J.D. Salinger liked his women young and dumb; that’s the rumor anyway. I buy in to this; I think he liked to be in control, and it’s no surprise that they left him once they matured and wised up. And if you buy into the rumors, he also drank his own urine for a period of time.
That’s what I’ll remember most about him.
While most people fell head over heels for Holden or the Glass family, I was fascinated by his life, and the mystery that surrounded it.
That’s usually the case with fiction authors for me. I’d much prefer to read a biography on Shakespeare then any of his works—the same is true for just about anyone who writes fiction past or new. I’m always intrigued by how they write, why they write, and their own personal beliefs. Their plots mean little to me—it’s the near mathematical equations that went into each sentence—the gentle or harsh construction of words.
Salinger was among the last living writers of the Modernist period (actually, I wouldn't really group him here...his works sort of went beyond any literary group; he was just a group in himself). It’s no wonder really that he choose to live the way he did; his every struggle to find identity and make sense of it all was analyzed and scrutinized by every contemporary literature professor in the country; everyone wanted to know what went through that mind of his, and in the end he just couldn’t take it—not in life anyway.

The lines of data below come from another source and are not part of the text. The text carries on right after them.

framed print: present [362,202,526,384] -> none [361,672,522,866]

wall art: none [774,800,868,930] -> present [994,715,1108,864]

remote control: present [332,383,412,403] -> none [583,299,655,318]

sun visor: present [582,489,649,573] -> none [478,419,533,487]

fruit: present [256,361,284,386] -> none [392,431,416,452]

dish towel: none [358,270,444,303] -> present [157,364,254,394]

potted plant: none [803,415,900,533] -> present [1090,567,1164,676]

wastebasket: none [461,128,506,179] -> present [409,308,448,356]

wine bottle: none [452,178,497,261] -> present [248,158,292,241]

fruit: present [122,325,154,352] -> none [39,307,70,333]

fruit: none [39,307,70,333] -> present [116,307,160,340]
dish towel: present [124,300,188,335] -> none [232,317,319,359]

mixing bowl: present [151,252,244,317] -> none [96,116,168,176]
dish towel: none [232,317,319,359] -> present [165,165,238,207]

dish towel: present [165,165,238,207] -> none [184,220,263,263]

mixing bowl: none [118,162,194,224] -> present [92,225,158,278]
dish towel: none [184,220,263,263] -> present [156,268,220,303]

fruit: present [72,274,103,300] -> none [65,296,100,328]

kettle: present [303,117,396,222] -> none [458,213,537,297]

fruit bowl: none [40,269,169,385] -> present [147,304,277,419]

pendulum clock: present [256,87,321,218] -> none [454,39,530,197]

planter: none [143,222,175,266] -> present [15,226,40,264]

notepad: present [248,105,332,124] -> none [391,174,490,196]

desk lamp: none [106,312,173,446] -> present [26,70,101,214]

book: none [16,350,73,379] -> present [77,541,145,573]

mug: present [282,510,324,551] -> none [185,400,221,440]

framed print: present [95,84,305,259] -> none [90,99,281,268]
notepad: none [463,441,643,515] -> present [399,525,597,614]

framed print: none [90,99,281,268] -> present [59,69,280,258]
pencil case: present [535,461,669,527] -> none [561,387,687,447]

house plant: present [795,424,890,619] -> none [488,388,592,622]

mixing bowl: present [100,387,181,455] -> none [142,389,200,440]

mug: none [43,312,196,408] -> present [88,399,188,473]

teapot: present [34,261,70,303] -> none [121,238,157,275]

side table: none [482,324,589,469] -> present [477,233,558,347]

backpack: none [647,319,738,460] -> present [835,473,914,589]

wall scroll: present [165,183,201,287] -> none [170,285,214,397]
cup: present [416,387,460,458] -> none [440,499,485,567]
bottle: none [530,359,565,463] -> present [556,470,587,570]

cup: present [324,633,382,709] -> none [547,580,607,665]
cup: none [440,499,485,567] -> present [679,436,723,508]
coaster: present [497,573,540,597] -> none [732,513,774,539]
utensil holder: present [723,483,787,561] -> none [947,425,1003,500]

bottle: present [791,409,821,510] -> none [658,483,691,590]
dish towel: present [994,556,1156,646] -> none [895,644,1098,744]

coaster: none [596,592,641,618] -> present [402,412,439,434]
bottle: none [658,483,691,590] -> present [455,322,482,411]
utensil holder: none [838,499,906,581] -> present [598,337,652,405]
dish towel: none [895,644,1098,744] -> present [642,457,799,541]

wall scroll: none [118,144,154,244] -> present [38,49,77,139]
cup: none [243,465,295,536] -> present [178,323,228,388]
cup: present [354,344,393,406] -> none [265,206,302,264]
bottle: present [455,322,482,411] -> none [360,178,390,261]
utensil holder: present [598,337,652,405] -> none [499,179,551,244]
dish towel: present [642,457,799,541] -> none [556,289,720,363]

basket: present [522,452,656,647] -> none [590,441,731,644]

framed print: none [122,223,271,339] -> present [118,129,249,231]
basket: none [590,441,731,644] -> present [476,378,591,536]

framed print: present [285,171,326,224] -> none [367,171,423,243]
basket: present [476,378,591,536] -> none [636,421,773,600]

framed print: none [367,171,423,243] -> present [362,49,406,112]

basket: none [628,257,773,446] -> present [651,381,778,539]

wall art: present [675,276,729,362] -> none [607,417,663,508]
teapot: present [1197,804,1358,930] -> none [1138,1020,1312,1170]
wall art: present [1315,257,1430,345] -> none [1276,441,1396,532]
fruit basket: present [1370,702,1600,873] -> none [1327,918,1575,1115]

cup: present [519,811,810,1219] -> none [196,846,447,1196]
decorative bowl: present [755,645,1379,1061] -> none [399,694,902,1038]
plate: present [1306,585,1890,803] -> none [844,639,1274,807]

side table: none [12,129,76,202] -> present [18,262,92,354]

I always sort of assumed he would burn himself alive with all of his unpublished works—this being the only way to be able to remain in control of his own death and what happened to his literary estate. It was kind of him to let life take it’s natural course.
In coming months and years a string of bitter trials is surely going to take place; trials between his relatives over who truly controls his literary estate and who can best handle his wishes (whatever his wishes are). Once he’s laid to rest, I’m sure each of his children will have their news exclusive telling their side of the story, and I bet his secret lovers have already scheduled their interviews as well. And now, as morbid as it is, I sit back eagerly to await the gossip that they reveal.
As of 1999, he was also rumored to have completed 15 books, which he kept locked in a safe somewhere; that was over 10 years ago, so there’s no telling how many more there could be. It’s going to be an interesting 20 years—the time it will take to get all his books finally published—assuming, of course, he didn’t burn them all before he died.
And Salinger, wherever you wound up, I hope at last you found whatever it was you were looking for.